◆ **TASK DESCRIPTION**: Convert the lines of the listing into a numbered list, leaving out any blank lines. Begin at the line that contains "family: Fabaceae" and continue through the last line of the listing.

◆ **INFORMATION GIVEN**:
■ ■ ■ ■ ■

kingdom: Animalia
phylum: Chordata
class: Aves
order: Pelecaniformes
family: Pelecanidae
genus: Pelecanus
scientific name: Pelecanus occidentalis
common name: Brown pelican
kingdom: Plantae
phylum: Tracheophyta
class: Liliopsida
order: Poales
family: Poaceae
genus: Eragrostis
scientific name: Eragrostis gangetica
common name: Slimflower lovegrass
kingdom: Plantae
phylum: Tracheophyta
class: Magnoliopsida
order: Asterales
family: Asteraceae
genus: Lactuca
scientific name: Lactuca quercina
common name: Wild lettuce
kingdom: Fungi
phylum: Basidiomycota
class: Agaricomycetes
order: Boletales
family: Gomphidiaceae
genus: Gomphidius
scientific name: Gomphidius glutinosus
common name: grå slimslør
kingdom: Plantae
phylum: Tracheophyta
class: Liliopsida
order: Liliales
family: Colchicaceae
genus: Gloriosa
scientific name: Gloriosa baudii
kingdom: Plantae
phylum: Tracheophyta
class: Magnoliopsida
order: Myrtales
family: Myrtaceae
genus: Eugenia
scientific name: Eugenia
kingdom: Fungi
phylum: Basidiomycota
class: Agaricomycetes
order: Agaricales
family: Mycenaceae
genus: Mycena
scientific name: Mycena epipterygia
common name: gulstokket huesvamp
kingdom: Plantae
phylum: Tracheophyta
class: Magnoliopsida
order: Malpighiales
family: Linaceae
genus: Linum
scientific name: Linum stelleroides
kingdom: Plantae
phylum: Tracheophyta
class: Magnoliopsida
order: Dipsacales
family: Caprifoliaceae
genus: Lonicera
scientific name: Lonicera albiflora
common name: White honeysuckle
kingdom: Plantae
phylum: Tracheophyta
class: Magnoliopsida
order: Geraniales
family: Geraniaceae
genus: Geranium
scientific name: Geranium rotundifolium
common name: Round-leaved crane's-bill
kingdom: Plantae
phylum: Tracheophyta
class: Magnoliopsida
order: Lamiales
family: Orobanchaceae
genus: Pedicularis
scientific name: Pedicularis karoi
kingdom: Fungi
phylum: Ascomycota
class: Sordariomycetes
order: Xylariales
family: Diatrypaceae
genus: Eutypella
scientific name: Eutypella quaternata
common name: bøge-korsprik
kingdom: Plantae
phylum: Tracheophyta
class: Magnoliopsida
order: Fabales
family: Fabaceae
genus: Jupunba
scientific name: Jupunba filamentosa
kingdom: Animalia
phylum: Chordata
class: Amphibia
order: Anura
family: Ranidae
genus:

■ ■ ■ ■ ■

◆ **SOLUTION FOR THIS EXERCISE**:
1. family: Fabaceae
2. genus: Jupunba
3. scientific name: Jupunba filamentosa
4. kingdom: Animalia
5. phylum: Chordata
6. class: Amphibia
7. order: Anura
8. family: Ranidae
9. genus:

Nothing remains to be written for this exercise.